Market Verdict on Iron Ore:
• Neutral to bearish.

 

Macro:
• China’s Ministry of Finance: In 2023, China will appropriately increase fiscal expenditure, promote recovery of consumption market.
• Many dry bulk shipowners will have to slow steam their fleets for their vessels to achieve a passing rating in the International Maritime Organization’s (IMO) Carbon Intensity Indicator (CII) regulation that takes effect on 1 January 2023, potentially disrupting a dry bulk shipping segment hampered by geopolitical turmoil and a sagging global economy.

 

Iron Ore Key Indicators:
• Platts62 $117.65, +0.30. The winter iron ore stock for Chinese mills entered a end with Chinese New Year looming. Steel mills suffered negative production margin because the uptick of raw materials and low trading volume and change on steel sales. Thus, iron ore increasing potentially reaching limit in January, seeing lower marginal demand.
• 45 Chinese iron ore arrivals at 26.82 million tons, up 6.03 million tons on the week. Six northern ports iron ore arrivals at 14.56 million tons, up 3.25 million tons.
• The state-controlled producer increased domestic prices by 200 rupees/t ($2/t) from November to Rs4,300/t for lump with 65.5pc Fe and by Rs500/t to Rs3,410/t for 10mm fines with 64pc Fe.
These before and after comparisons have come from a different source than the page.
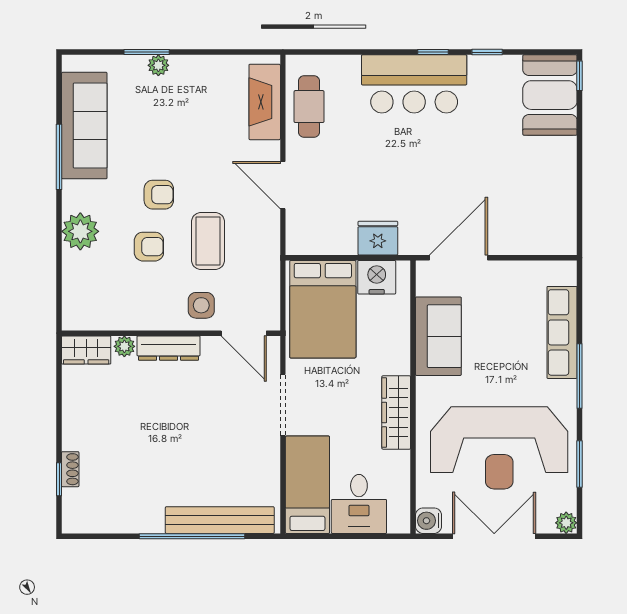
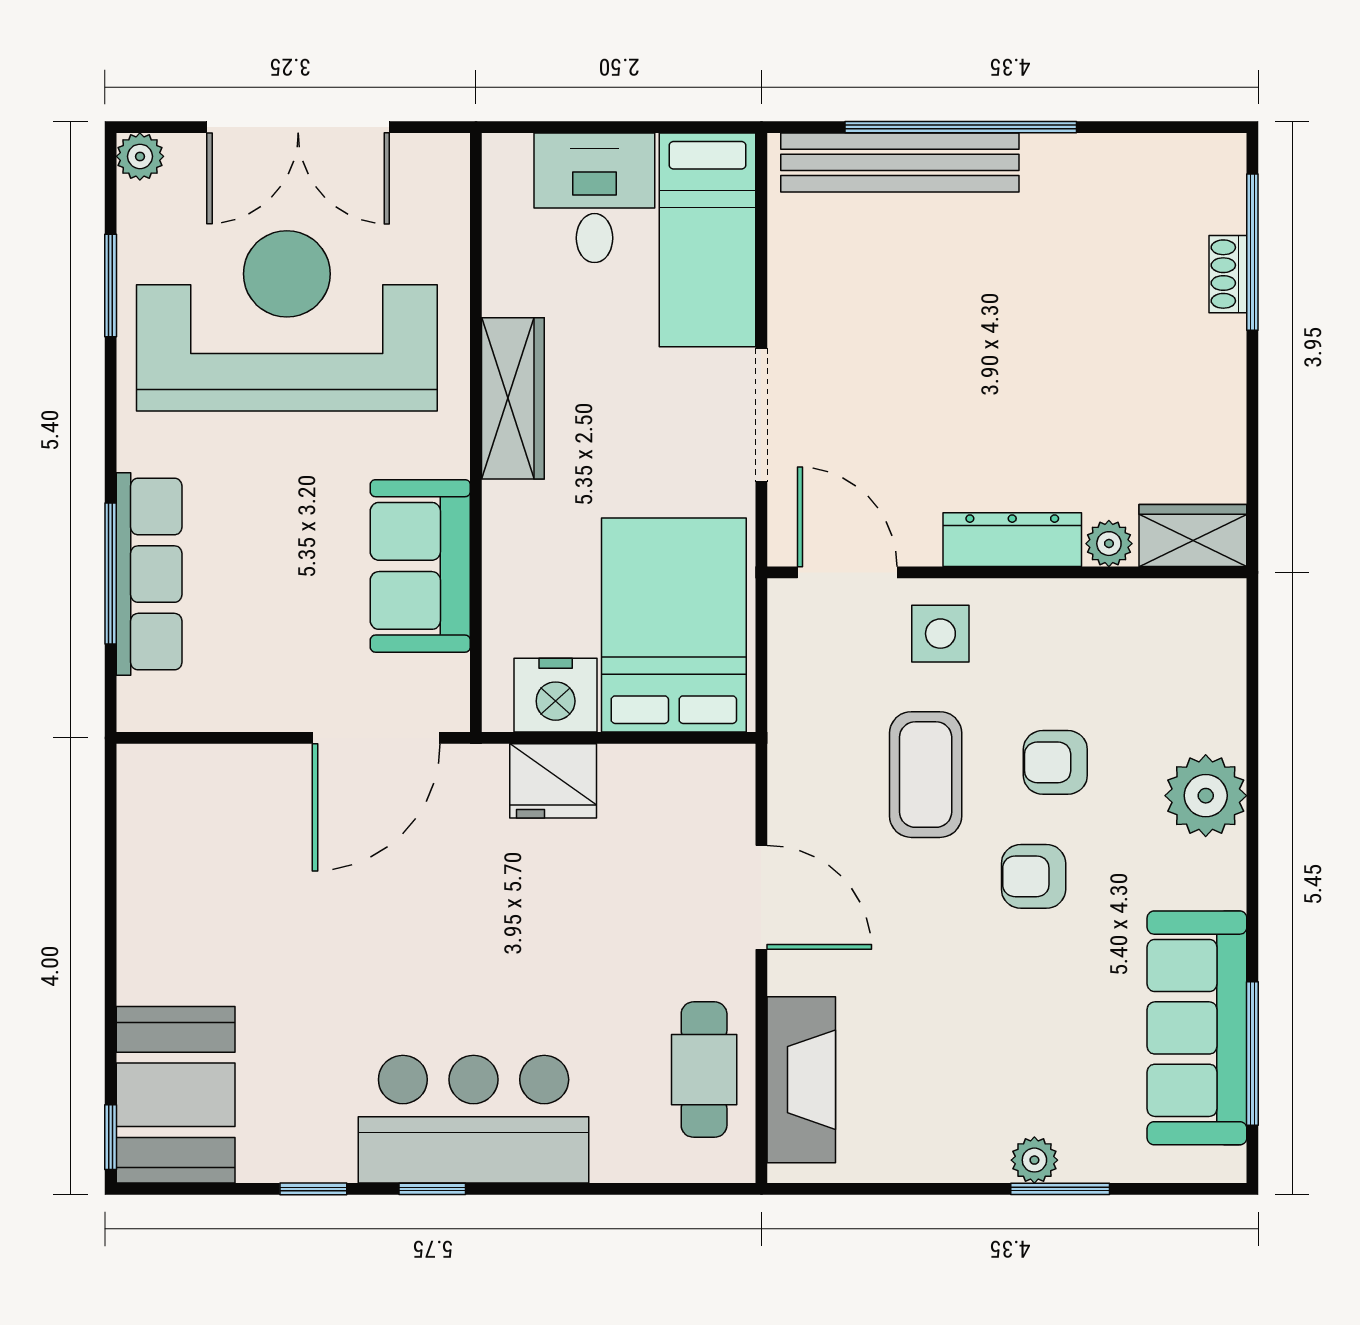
window: (59, 157) -> (1252, 1053), moved
window: (580, 376) -> (111, 573), moved
window: (59, 479) -> (1252, 252), width x2.17
water cooler: (429, 521) -> (442, 161), removed

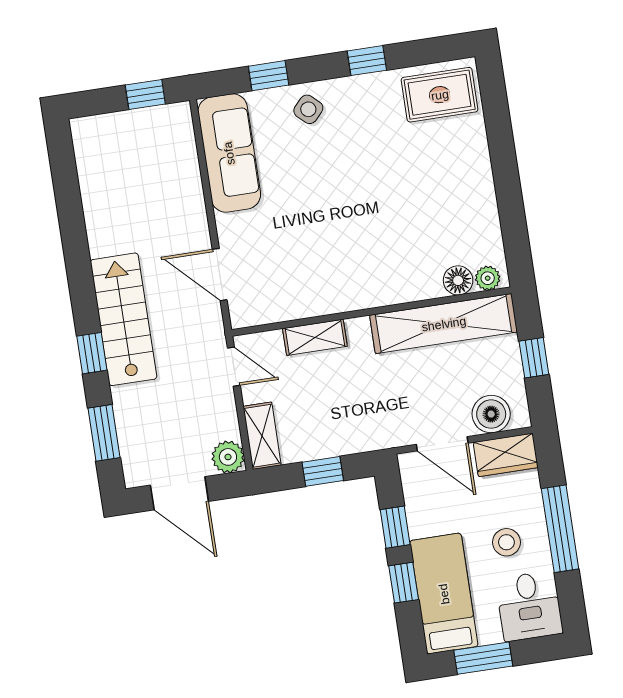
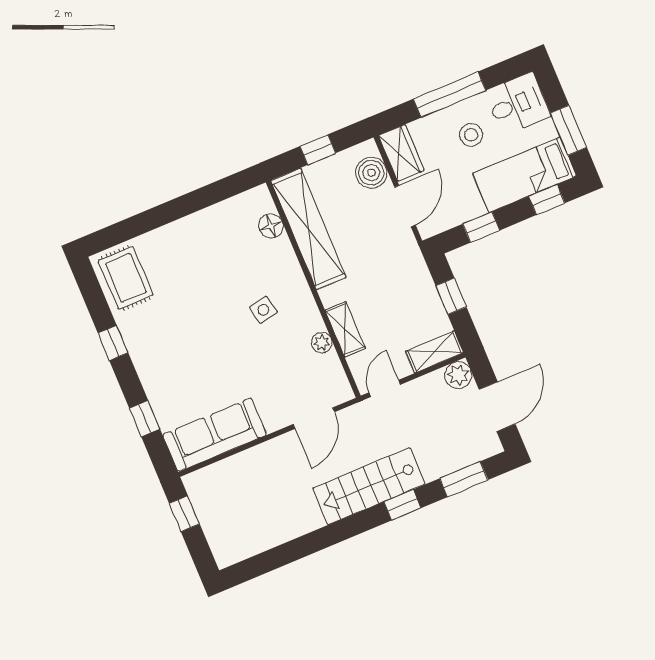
side table: (308, 109) -> (263, 310), moved, turned 35
plant: (488, 278) -> (322, 343), moved
window: (404, 583) -> (547, 200), moved

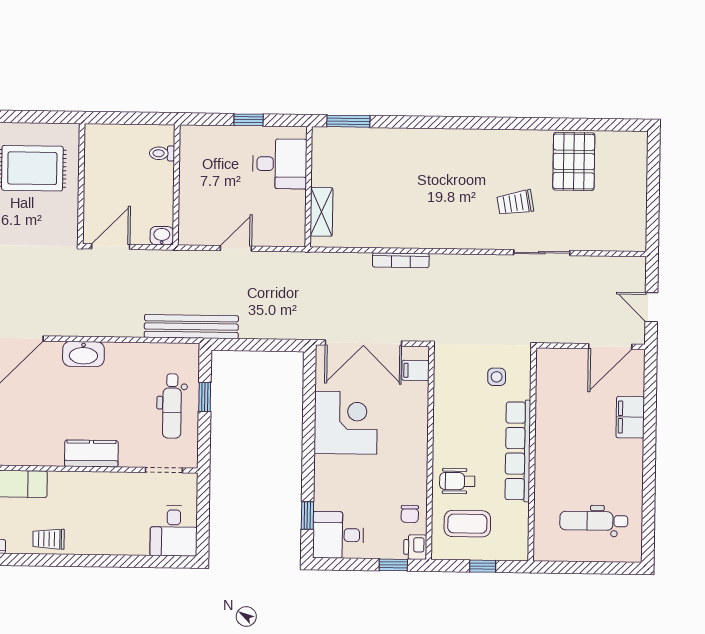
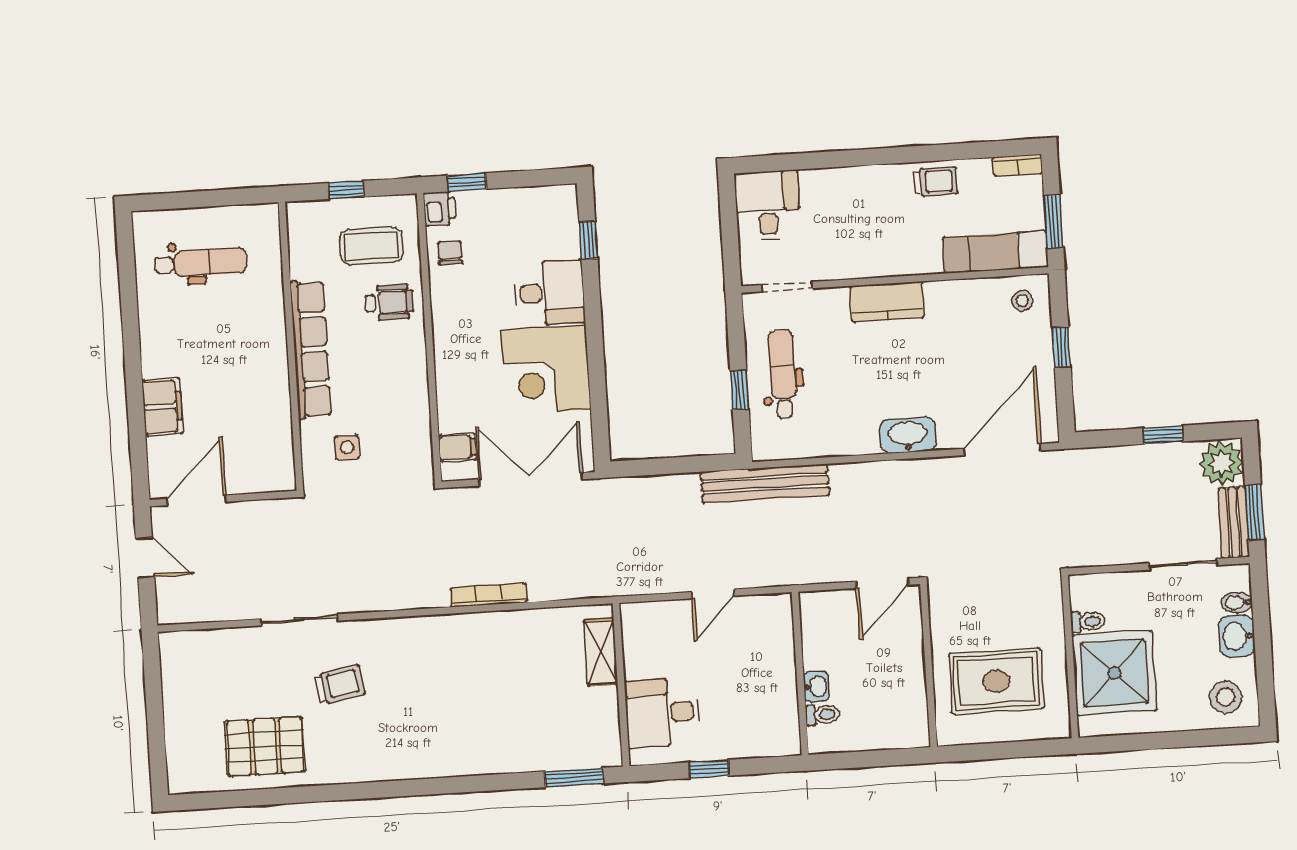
pallet: (574, 161) -> (265, 746), turned 90
washbasin: (162, 236) -> (817, 687), moved, turned -90
desk: (338, 535) -> (549, 293), moved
Lump and fines prices are now lower against the previous year by 12pc and 16pc, respectively.
SGX Iron Ore 62% Futures& Options Open Interest (Jan 3rd)
l Futures 89,796,400 tons(Increase 1,131,500 tons)
• Options 65,000,800 tons(Increase 658,500 tons)

 

Steel Key Indicators:
• Qinghuangdao in Hebei Province, China started level II air pollution alert, to restrict 50% of sintering in three steel mills, last 3-5 days from January 3rd.

 

Coal Indicators:
• A trade between an Indian steelmaker and an international trader for 40,000 mt of Australian premium mid-vol Goonyella coal loading in early February at $297/mt.
• Chinese physical coke price down 100-110 yuan/ton for the first round after several decrease in December.